3.4. Momento correcto: ejecutoria del auto que aprueba adjudicación y rendición final de cuentas

La caducidad comienza a contarse desde la ejecutoria del auto que aprueba la adjudicación de bienes y la rendición final de cuentas del liquidador. Este es el momento en que se consolida la imposibilidad de pago, se determina qué créditos quedaron insolutos y se concreta el daño. 

Importante: no se refiere a la adjudicación adicional del artículo 64, sino a la adjudicación ordinaria que pone fin al proceso liquidatorio. 


4. ¿Quién puede ejercer la acción?

4.1. La calidad de acreedor reconocido judicialmente

Para efectos del artículo 61, es acreedor quien haya sido reconocido como tal por el juez del concurso mediante providencia que aprueba la graduación y calificación de créditos. No basta con alegar una obligación, tener un crédito contractual o presentar una reclamación no reconocida: debe existir reconocimiento judicial formal. 

4.2. ¿Puede demandar un acreedor con crédito postergado?

La doctrina señala que quien pretenda iniciar la acción debe acreditar su calidad de acreedor reconocido. Si se trata de un crédito postergado, corresponderá al juez decidir sobre la admisión de la demanda. En consecuencia, el acreedor postergado no está excluido per se, pero deberá demostrar su legitimación activa dentro del proceso declarativo. 

4.3. ¿Puede el liquidador ejercer la acción?

Sí. El artículo 61 permite promover la acción “a solicitud de parte”, lo que incluye al liquidador, quien actúa en representación del interés colectivo de los acreedores. 


5. Presupuestos de la responsabilidad subsidiaria

Para que proceda la acción deben acreditarse: (i) existencia de proceso concursal (reorganización o liquidación), (ii) situación de control societario previa, (iii) actuaciones del controlante que hayan generado o agravado la insolvencia, (iv) perjuicio a los acreedores y (v) insuficiencia patrimonial de la subordinada. La responsabilidad es subsidiaria: solo procede cuando el patrimonio del deudor es insuficiente. 

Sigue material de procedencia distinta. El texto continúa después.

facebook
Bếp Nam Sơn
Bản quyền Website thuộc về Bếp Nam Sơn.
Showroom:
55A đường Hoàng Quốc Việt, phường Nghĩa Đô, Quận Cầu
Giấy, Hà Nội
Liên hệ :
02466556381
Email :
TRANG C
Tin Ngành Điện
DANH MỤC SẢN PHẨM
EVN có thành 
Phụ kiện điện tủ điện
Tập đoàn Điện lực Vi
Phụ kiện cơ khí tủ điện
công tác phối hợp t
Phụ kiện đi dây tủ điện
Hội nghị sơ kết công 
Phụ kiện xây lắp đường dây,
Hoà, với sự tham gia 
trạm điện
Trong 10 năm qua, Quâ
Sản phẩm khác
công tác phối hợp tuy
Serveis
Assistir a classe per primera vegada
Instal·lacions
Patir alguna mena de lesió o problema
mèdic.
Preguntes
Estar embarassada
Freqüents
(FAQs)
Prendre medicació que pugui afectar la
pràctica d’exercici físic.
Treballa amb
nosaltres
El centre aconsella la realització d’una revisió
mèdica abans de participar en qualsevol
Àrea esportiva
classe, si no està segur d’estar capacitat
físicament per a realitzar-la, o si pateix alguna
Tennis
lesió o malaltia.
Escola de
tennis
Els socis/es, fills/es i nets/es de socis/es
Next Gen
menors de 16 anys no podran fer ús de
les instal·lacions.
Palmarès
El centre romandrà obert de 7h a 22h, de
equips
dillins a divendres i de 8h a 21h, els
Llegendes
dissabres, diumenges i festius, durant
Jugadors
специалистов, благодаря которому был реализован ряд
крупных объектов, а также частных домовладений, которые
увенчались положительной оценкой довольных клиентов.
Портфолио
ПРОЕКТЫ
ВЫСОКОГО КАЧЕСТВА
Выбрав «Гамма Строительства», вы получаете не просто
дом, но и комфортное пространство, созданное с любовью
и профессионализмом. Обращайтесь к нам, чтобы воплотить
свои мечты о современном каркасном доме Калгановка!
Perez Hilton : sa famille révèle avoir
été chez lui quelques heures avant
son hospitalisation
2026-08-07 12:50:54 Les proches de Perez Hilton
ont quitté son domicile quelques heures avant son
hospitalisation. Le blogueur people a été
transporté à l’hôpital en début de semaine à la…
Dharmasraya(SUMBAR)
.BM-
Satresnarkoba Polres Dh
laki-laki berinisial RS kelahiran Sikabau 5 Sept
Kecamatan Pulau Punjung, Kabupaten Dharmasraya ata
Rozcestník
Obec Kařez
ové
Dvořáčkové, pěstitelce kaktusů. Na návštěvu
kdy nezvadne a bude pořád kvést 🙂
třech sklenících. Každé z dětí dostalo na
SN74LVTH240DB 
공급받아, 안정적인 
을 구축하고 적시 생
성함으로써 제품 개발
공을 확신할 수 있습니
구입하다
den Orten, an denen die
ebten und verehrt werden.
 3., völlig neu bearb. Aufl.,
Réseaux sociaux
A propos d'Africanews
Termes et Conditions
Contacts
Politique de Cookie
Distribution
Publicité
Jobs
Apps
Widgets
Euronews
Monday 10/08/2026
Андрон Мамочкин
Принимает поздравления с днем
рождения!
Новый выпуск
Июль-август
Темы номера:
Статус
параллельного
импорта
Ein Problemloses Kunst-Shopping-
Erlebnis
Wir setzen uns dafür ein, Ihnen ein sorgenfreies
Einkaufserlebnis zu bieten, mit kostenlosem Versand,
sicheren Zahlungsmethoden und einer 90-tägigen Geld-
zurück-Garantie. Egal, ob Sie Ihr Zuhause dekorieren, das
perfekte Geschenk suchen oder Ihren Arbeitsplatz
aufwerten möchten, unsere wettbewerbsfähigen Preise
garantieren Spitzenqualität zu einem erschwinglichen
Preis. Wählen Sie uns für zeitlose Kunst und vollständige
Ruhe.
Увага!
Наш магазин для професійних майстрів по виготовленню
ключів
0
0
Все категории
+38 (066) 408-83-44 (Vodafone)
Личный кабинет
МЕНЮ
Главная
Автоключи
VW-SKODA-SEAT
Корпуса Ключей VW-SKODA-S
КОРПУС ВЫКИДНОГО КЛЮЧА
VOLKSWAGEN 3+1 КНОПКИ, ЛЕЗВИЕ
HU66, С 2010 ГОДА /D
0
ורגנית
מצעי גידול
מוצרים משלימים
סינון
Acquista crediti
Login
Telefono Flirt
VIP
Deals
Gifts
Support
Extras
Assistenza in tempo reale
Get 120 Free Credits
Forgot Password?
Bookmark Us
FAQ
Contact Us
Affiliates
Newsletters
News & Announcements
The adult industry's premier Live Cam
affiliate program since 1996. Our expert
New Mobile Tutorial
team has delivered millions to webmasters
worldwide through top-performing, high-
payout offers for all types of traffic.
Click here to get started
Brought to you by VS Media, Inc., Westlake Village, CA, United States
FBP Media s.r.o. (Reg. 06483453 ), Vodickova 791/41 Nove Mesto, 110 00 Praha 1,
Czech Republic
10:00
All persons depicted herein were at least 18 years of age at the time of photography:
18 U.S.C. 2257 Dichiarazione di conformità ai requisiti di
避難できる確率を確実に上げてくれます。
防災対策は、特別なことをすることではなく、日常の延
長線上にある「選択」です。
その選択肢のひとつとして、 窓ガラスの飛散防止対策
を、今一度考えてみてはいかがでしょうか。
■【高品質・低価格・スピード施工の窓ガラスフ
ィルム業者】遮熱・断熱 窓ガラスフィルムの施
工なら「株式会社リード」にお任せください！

6. Implicaciones prácticas

6.1. Para acreedores

Deben vigilar la fecha de ejecutoria del auto de adjudicación, pues desde allí corre el término de cuatro (4) años, y evaluar la existencia de pruebas sobre actuaciones del controlante. 

6.2. Para matrices o controlantes

Existe riesgo de extensión de responsabilidad patrimonial. Por ello, es clave documentar decisiones adoptadas en ejercicio del control y demostrar, cuando aplique, que la insolvencia tuvo causa distinta al control societario. 

6.3. Para liquidadores

Se recomienda evaluar si existen elementos para promover la acción y considerar su ejercicio como mecanismo de recuperación para los acreedores. 


7. Conclusión ejecutiva

La caducidad de la acción del artículo 61 de la Ley 1116 de 2006 no se cuenta desde la firmeza de la graduación de créditos ni desde la presentación de estados financieros; se cuenta desde la ejecutoria del auto de adjudicación de bienes. 

La legitimación activa exige calidad de acreedor reconocido judicialmente, sin exclusión automática de créditos postergados, sujeta a valoración judicial. Esta doctrina refuerza la seguridad jurídica en materia concursal y delimita con claridad el inicio del término de caducidad, lo cual es determinante para la estrategia procesal de acreedores y controlantes. 


FIDELIS ADVISORIES S.A.S. 

Unidad de Insolvencia Empresarial y Gobierno Corporativo 

Boletín Jurídico – 3 de marzo de 2026 

Este boletín tiene carácter informativo y no constituye asesoría legal personalizada. Cada caso debe analizarse conforme a las circunstancias particulares del proceso concursal correspondiente.